Friday, October 25, 2013

Gratitude

Category:  Personal

It was October 24, a day I had circled on my calendar since I bought my Robbie Fulks ticket in August.  An hour before the show started I sat in my seat, feeling guilty.  

Two days earlier Fulks celebrated his 20th wedding anniversary...by, as he said, shipping off orders of his new album (Gone Away Backward, and I will repeat:  get it if you don't have it!), loading CDs in his van, packing, and heading to Nashville to start more tour dates.  Fulks posted on his blog that he and Donna would celebrate the anniversary "some non-travel week."

So there I sat, wristband on arm, feeling like a schmuck because Fulks was freezing his butt off in a northern Kentucky suburb of Cincinnati to sing for 75 people instead of being parked in Maui beach sand with his wife. 

Perhaps that's a little overdramatized; however, this did get me thinking about what the artists endure while out on "the road."  Sometimes we don't stop to think about such things on this side of the stage, but there's a toll endured to make us smile for a few hours.  Dale Watson mentioned a couple of times at shows I attended that he's been married four times; and, as the story goes, he was once served his divorce papers at a club he was performing at.  The Steve Goodman DVD Live From Austin City Limits...And More concludes with Steve, alone in a studio, singing "You're the Girl I Love," a song he wrote for his wife.  The clip was recorded on the Goodmans' anniversary, while Steve was in New York City and Nancy was in Chicago.  Anniversaries are missed, but so are birthdays, recitals, graduations, and even births and deaths (Charlie Louvin was on the road in West Virginia the day Ira was killed).  

Tom T. Hall's "Homecoming" expresses in explicit detail the things performers endure for our sake.  (The saddest line:  "I'm sorry that I couldn't be here with you all when mama passed away, I was on the road, and when they came and told me, it was just too late.")  In those days country acts toured in cars (as many bluegrass acts continue to do).  Buses were luxuries, and planes were unheard of (Homer and Jethro were among the first acts to utilize flight extensively for their personal appearances -- which numbered between 250 and 300 a year), so time was spent cramped in the car ("we were stacked eight deep in a Packard limousine," Don Helms sang in "The Ballad of Hank Williams" with Hank Williams Jr.), fighting sleeplessness and occasionally one another.  While Bill Anderson's story of the bass fiddle, normally on top of the car during the rides to shows, coming inside the car at the expense of everyone else's comfort once it started to rain is humorous now, that was reality in the 1950's -- for Anderson and just about every other performer.  For those of you who think being a country music star is "glamorous," ask yourself where the "glamour" is in that!
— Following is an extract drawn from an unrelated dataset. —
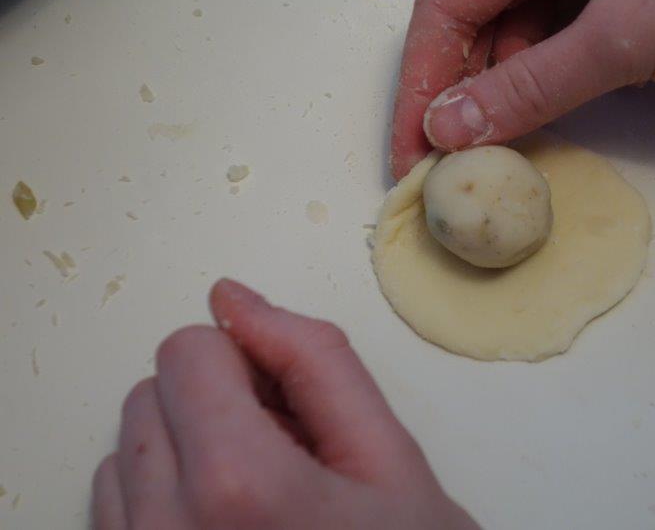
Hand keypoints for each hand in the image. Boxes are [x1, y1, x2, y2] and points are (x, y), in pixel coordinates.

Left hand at [91, 279, 477, 529]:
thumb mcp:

Guilt isn't the proper emotion, therefore; rather, gratitude.  Whether it's having fun at a Wayne "the Train" Hancock show where he outlasted most of the audience by playing for almost three hours, being mesmerized by the guitar skills of Deke Dickerson, or being literally moved to tears by the lyrics of "That's Where I'm From" (all of which I have experienced at concerts in the past four weeks) there is something about live music that feeds the soul of a music junkie like nothing else can.

Additionally, magic happens within the walls of a concert venue.  I have seen that happen so many times.  Last Saturday night in Chicago Joel Paterson joined Deke Dickerson onstage and burned the place to the ground with some amazing music.  I have yet to witness anything more astonishing than Mac Wiseman and Doc Watson sitting on stools at MerleFest in 1995, swapping stories and songs in an impromptu performance.  There's always the chance of a surprise, such as when Dale Watson joined Amber Digby onstage at the Station Inn in Nashville earlier this year. 

If you have ever enjoyed a live show, whether up close and personal with two dozen other people in a small bar (the way I first saw Dickerson) or lost in a sea of 50,000 (my first rock concert -- the Eagles -- in 1978), you have to be grateful that these individuals who have sacrificed a whole lot more than ten bucks and being bleary-eyed at work in the morning (which is about all we give).  So on a frigid October evening as I waited for the experience of that magic that can only be obtained at a concert, all I can say is thank you, Robbie and Donna, for postponing the celebration of your anniversary so Robbie could trudge down here and entertain me for a couple of hours.   


Thank you, too, to all the people I've seen through the years (going all the way back to my first show at the Grand Ole Opry in 1968) who have had their hearts elsewhere but came to town so they could put the joy of their music into my heart.